**Working data**

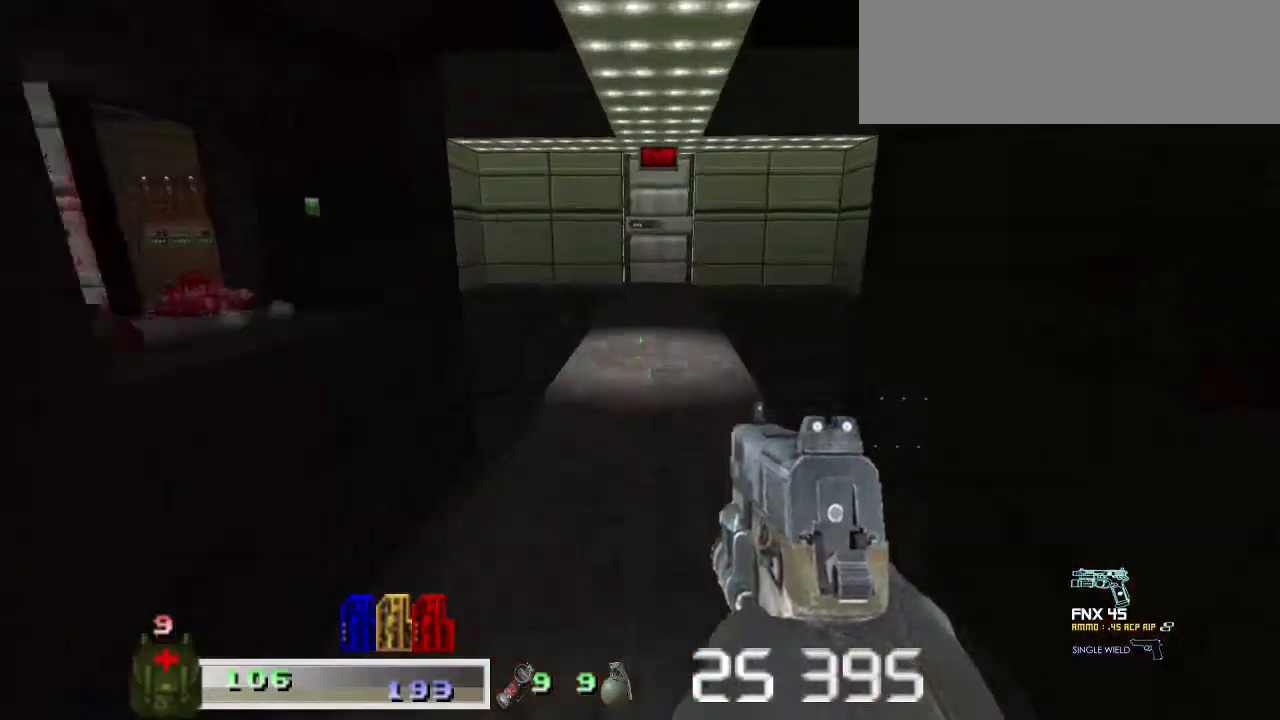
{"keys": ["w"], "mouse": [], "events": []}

...

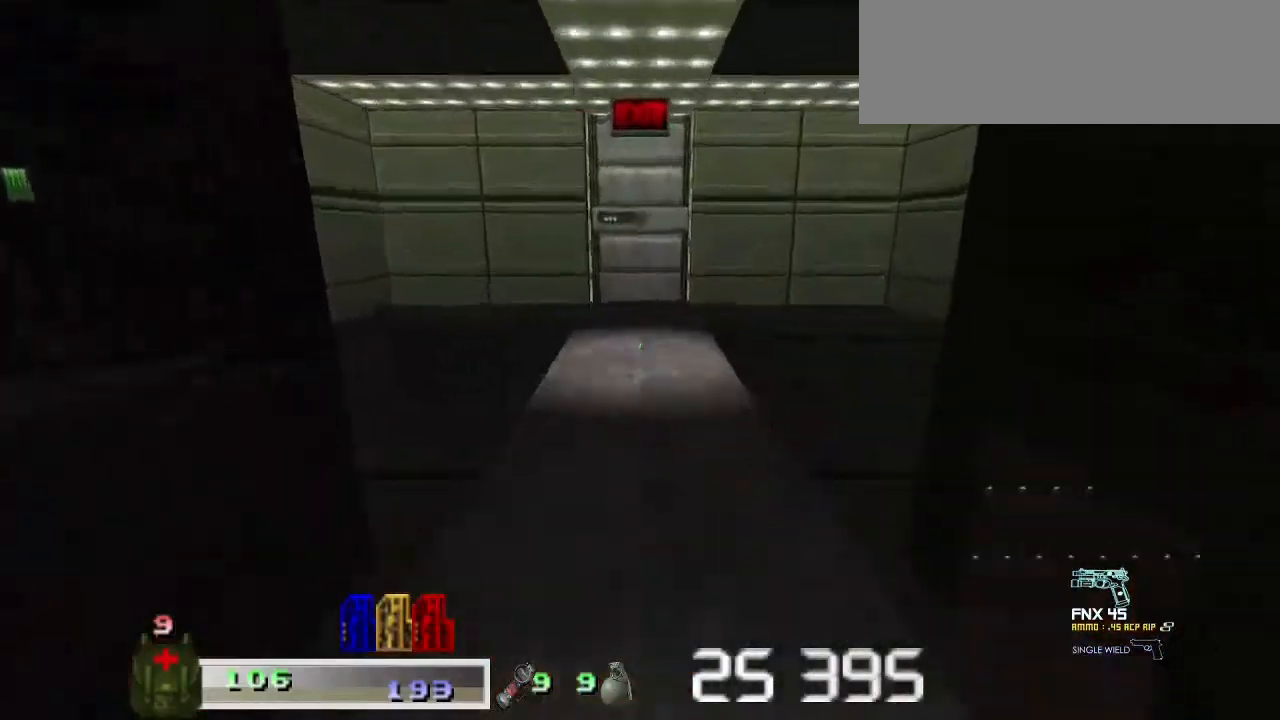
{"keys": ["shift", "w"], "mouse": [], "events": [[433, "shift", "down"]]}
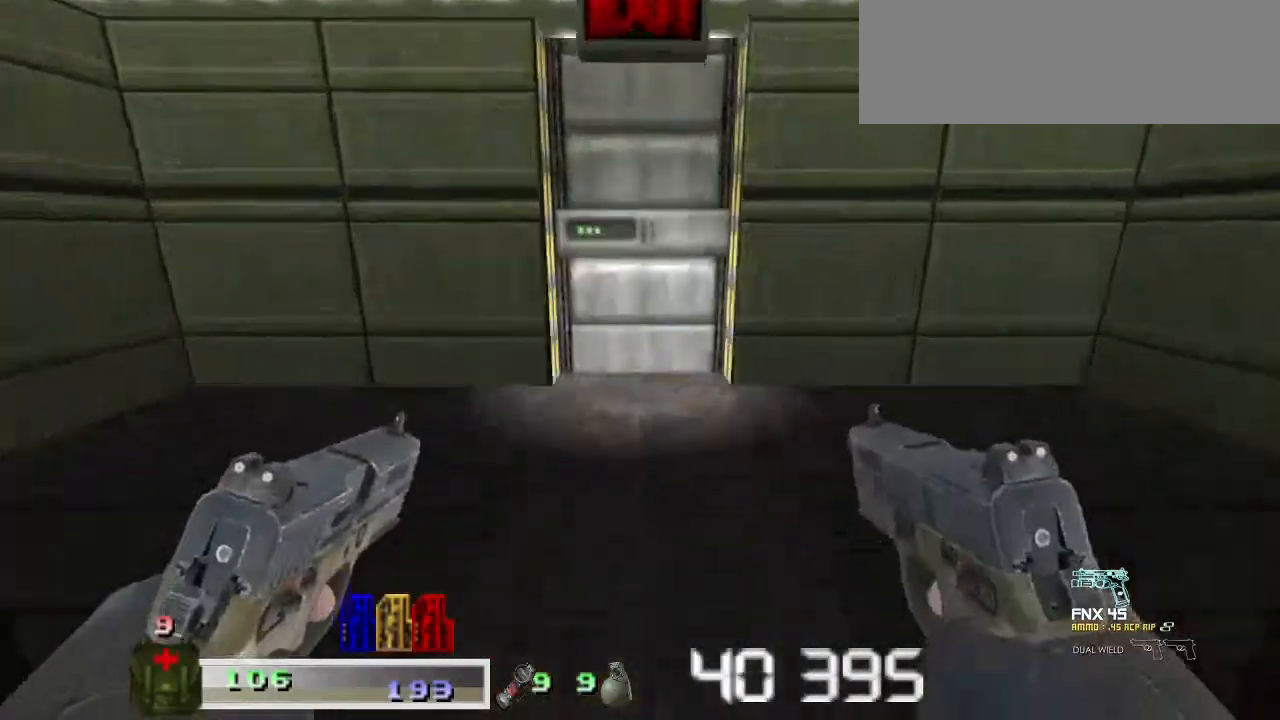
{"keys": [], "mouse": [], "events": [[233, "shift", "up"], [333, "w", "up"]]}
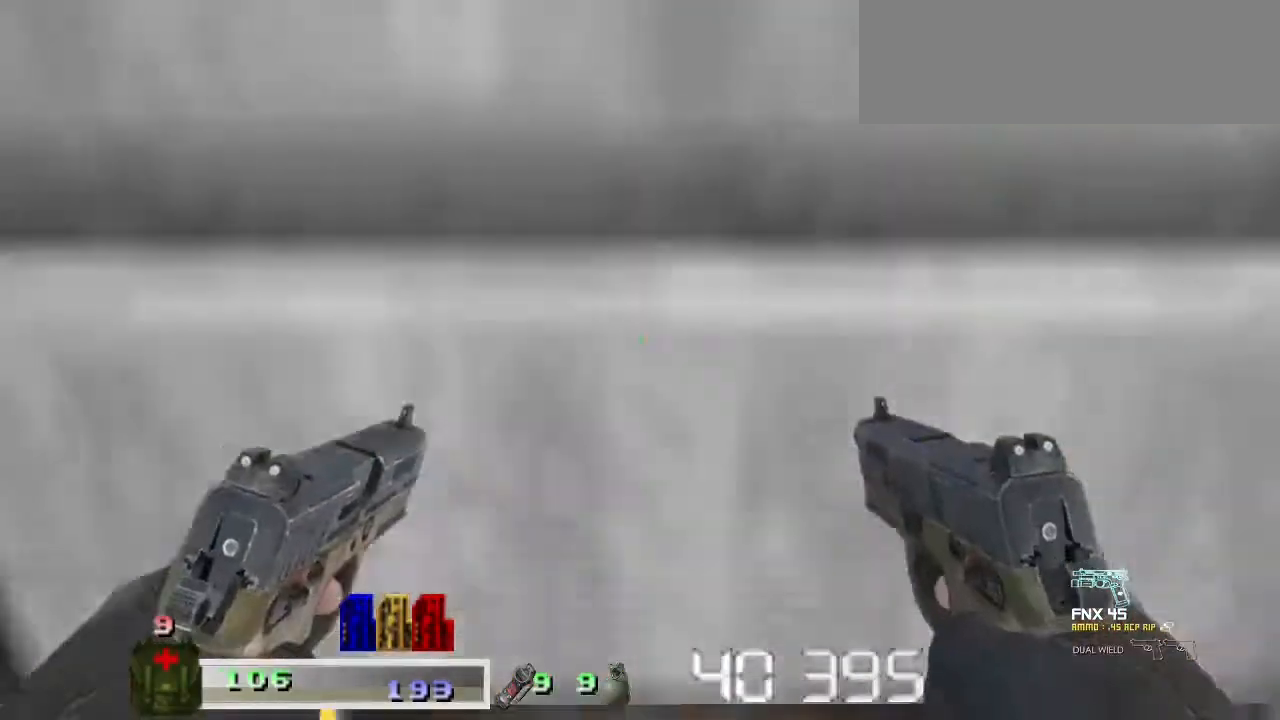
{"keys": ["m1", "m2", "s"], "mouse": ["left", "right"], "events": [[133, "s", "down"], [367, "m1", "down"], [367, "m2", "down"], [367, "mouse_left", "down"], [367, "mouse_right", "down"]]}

**Task details**
Every line holding the word "down" should be copied out of the material.

**Problem solution**
{"keys": ["shift", "w"], "mouse": [], "events": [[433, "shift", "down"]]}
{"keys": ["m1", "m2", "s"], "mouse": ["left", "right"], "events": [[133, "s", "down"], [367, "m1", "down"], [367, "m2", "down"], [367, "mouse_left", "down"], [367, "mouse_right", "down"]]}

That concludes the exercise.